Task to carry out: Select every line in the rows below that contains the word "this" and copy each of those lines.
──────── Provided data
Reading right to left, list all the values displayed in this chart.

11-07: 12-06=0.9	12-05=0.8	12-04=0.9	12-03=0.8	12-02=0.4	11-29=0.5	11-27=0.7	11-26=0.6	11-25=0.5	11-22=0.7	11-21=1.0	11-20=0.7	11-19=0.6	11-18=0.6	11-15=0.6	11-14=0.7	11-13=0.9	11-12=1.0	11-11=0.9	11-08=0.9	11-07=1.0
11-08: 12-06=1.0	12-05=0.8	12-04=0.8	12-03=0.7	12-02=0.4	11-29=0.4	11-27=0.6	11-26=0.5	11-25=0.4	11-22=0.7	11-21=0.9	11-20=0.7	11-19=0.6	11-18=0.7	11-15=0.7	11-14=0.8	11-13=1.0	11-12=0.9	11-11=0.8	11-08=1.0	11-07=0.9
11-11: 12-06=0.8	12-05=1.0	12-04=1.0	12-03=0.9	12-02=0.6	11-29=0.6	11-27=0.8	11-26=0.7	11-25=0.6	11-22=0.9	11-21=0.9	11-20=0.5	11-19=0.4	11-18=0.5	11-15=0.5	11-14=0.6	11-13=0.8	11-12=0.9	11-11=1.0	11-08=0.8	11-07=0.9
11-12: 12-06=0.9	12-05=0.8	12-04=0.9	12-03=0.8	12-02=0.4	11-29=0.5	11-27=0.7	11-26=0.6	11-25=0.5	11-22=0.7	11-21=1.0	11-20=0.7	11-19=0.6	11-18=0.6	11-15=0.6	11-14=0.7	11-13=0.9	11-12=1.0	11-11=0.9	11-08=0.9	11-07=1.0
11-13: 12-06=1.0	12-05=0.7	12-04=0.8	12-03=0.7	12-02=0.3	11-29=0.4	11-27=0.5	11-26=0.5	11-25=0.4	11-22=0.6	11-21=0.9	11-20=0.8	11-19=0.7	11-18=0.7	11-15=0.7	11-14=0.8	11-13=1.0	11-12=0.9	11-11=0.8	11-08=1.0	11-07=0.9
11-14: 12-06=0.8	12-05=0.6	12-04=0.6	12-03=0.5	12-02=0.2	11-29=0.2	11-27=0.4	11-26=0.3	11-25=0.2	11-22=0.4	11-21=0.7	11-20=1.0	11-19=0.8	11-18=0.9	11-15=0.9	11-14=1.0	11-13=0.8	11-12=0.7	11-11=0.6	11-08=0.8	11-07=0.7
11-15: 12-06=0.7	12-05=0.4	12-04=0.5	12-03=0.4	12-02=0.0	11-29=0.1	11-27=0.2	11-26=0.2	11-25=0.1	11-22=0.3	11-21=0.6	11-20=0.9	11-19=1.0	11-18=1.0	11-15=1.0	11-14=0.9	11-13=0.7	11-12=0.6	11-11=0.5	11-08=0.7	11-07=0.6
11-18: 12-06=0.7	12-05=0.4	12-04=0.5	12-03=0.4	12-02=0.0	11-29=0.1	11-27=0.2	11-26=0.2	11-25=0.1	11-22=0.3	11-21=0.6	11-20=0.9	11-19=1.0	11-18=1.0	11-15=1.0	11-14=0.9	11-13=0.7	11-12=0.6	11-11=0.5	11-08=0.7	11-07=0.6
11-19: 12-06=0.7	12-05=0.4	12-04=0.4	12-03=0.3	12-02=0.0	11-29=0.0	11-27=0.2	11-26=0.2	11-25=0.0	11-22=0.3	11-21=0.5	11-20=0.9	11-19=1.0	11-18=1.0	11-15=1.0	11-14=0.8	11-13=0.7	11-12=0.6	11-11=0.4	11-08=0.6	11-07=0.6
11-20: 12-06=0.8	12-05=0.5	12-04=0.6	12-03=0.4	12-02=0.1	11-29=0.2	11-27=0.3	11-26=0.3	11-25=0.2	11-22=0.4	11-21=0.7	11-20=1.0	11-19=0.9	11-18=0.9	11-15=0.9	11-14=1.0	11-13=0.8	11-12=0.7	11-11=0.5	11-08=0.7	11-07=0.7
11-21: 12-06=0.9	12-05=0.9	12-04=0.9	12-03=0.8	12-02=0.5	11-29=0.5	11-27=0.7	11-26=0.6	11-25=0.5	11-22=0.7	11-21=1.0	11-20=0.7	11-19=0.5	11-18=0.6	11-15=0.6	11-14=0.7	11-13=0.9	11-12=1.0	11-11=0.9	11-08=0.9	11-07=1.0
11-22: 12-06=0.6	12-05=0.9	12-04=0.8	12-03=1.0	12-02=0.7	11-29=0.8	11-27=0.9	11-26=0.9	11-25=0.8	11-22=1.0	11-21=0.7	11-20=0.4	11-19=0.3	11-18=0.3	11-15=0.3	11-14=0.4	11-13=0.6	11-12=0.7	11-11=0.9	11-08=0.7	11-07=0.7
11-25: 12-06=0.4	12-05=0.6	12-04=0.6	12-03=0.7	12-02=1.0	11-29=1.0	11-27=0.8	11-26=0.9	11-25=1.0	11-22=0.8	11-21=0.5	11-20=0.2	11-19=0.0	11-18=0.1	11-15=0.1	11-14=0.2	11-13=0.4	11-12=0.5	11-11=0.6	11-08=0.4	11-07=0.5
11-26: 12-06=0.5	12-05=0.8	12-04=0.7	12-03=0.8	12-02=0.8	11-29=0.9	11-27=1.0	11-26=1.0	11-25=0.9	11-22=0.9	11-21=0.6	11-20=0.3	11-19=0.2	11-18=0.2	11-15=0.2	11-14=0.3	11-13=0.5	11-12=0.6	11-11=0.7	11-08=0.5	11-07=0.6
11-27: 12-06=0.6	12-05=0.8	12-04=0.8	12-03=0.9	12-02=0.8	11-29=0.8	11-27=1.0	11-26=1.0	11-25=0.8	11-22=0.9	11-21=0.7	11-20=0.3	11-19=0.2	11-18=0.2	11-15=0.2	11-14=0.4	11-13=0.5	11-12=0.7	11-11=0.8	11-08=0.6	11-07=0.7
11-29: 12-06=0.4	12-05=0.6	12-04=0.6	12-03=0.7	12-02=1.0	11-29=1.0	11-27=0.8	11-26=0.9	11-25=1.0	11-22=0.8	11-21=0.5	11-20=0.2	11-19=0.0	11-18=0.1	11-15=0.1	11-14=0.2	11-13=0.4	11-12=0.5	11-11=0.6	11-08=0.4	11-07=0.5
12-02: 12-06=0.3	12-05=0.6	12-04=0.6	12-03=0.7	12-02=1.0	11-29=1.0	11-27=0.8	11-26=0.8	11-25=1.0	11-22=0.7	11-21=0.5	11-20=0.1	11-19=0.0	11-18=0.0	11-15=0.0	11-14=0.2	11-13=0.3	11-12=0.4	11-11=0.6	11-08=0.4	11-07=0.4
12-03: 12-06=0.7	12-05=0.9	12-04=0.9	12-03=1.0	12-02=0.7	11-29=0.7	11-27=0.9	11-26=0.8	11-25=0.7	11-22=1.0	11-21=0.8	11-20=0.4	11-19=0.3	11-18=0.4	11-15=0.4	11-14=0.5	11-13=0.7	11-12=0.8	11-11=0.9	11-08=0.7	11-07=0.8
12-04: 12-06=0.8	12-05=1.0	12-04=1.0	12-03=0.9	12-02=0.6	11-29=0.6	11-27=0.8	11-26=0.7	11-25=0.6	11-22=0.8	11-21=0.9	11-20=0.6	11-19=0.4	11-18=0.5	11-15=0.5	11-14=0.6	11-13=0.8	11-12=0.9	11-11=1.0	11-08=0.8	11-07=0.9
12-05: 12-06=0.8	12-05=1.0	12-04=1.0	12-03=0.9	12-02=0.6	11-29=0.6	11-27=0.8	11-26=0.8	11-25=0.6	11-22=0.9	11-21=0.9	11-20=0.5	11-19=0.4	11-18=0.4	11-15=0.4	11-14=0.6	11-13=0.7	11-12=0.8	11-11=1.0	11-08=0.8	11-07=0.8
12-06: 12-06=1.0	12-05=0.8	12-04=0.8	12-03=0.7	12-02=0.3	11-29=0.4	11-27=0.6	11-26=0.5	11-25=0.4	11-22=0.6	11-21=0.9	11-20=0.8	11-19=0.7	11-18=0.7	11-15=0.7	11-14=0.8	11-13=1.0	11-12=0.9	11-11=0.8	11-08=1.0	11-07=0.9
────────────────
Solution to the exercise:
Reading right to left, list all the values displayed in this chart.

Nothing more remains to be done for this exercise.